WHAT TO DO
Please return everything from "And then on" down to "to sleep undisturbed." in the article about Joseph Ouma Muga below, copied word for word.

PROVIDED TEXT
The 'genius from the lake', Joseph Ouma Muga, slowly ebbed away in a discreet hospital in the outskirts of the city he rattled in his heydays.
And then on Friday, as the nation’s attention was focused on his neighbouring county of Migori, he made the final bow, leaving behind a trail of imprints in the nation’s history.
Born in Homa Bay eons ago, the man was a shadow of his former self by the time photos of his gaunt looking frame were sneaked out by overzealous friends who thought he was getting a raw deal for his stature.
To authenticate the photos, we maneuvered through protective family layers to find the research maestro in deep slumber in Kikuyu Presbyterian Hospital’s private ward, watched over by relatives.
As an admirer concerned about the professor’s health, the relatives let me in on condition that I allowed him to sleep undisturbed.
In my eyes, the hailed man of books looked wasted by disease and was deserving of higher attention.
“It is running to three weeks since he was brought here hardly walking, his leg swollen as a result of stubborn diabetes,” explained a nephew, Paul Ogema.
“But his condition has improved now and he is doing some walking. He is pulling through well”. I was told Prof Mugahad been grappling with hypertension, but that has been controlled. What really put him down was diabetes.
“He did not sleep well last night, that is why we do not want his sleep to be interrupted,” Ogema said.

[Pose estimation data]
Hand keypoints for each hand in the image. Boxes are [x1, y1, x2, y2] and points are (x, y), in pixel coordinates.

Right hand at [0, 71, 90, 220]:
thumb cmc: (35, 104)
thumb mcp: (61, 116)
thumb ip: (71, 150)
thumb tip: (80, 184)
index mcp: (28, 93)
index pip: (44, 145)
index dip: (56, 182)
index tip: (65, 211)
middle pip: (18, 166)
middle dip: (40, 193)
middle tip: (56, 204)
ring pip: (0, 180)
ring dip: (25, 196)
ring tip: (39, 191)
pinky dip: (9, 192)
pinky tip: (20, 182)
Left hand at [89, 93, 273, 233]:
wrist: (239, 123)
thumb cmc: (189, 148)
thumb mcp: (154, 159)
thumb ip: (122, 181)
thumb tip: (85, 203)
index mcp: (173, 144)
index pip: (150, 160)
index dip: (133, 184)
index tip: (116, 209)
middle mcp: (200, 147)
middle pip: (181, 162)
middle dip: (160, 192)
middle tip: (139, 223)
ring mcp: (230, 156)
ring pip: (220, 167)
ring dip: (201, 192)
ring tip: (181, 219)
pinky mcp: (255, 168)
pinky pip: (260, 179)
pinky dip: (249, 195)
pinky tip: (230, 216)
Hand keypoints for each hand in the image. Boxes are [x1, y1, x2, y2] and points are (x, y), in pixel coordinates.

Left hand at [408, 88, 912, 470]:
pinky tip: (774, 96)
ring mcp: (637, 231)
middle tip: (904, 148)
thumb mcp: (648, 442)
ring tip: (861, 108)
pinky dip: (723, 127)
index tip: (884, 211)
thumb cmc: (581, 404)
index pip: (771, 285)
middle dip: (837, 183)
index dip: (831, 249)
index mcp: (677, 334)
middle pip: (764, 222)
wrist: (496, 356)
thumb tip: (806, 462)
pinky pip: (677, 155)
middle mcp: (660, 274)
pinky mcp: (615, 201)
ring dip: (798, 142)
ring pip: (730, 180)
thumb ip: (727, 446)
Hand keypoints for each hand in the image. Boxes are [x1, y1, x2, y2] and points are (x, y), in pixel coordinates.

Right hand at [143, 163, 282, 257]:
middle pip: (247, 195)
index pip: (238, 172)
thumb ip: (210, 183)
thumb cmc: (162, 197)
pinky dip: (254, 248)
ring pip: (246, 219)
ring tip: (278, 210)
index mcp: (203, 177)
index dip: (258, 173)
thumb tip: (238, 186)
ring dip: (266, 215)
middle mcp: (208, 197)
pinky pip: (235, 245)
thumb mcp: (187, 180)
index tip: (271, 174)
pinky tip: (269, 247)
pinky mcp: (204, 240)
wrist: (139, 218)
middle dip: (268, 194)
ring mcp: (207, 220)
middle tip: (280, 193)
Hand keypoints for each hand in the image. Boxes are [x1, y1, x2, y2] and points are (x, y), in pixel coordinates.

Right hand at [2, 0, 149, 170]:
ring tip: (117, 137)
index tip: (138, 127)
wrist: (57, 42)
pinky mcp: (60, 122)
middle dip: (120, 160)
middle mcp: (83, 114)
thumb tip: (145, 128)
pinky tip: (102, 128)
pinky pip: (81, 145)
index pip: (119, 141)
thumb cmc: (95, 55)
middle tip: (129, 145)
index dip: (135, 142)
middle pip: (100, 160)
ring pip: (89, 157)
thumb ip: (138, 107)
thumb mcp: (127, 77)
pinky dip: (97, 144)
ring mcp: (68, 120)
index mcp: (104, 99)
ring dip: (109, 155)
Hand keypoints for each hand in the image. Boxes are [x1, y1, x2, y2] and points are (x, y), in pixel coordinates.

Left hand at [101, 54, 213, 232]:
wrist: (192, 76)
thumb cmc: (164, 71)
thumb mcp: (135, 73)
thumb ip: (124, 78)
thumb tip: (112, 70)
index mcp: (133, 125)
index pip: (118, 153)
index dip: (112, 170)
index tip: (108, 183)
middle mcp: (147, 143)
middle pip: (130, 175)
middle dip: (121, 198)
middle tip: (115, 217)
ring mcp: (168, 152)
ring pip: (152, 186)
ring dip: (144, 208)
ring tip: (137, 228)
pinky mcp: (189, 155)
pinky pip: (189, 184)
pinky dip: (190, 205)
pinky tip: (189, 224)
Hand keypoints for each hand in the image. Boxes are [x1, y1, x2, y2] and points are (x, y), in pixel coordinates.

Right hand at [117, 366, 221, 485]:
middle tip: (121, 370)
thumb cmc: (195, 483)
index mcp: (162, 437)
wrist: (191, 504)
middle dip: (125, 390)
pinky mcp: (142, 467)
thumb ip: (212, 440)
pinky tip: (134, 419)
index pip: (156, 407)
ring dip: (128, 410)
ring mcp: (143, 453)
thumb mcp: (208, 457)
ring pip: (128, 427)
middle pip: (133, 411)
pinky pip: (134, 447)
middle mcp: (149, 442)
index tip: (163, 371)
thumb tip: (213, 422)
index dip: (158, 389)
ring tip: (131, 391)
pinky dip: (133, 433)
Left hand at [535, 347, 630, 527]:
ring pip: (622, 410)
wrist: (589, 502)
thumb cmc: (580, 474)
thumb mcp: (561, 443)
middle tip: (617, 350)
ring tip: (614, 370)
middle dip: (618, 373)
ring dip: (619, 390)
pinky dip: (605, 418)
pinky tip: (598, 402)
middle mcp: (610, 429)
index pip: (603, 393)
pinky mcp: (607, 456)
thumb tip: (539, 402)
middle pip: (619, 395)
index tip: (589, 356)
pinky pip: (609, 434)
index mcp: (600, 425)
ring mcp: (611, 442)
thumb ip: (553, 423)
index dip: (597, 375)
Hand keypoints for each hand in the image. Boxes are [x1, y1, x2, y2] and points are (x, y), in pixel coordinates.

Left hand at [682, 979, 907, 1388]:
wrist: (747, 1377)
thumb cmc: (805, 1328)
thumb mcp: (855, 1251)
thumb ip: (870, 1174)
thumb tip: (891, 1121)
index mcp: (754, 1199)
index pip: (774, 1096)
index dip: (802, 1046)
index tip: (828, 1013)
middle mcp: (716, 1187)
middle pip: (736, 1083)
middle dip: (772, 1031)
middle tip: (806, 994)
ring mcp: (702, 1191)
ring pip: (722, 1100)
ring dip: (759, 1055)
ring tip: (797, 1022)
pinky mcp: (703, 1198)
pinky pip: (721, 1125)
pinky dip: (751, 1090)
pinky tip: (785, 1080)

SOLUTION TO THE EXERCISE
And then on Friday, as the nation’s attention was focused on his neighbouring county of Migori, he made the final bow, leaving behind a trail of imprints in the nation’s history.
Born in Homa Bay eons ago, the man was a shadow of his former self by the time photos of his gaunt looking frame were sneaked out by overzealous friends who thought he was getting a raw deal for his stature.
To authenticate the photos, we maneuvered through protective family layers to find the research maestro in deep slumber in Kikuyu Presbyterian Hospital’s private ward, watched over by relatives.
As an admirer concerned about the professor’s health, the relatives let me in on condition that I allowed him to sleep undisturbed.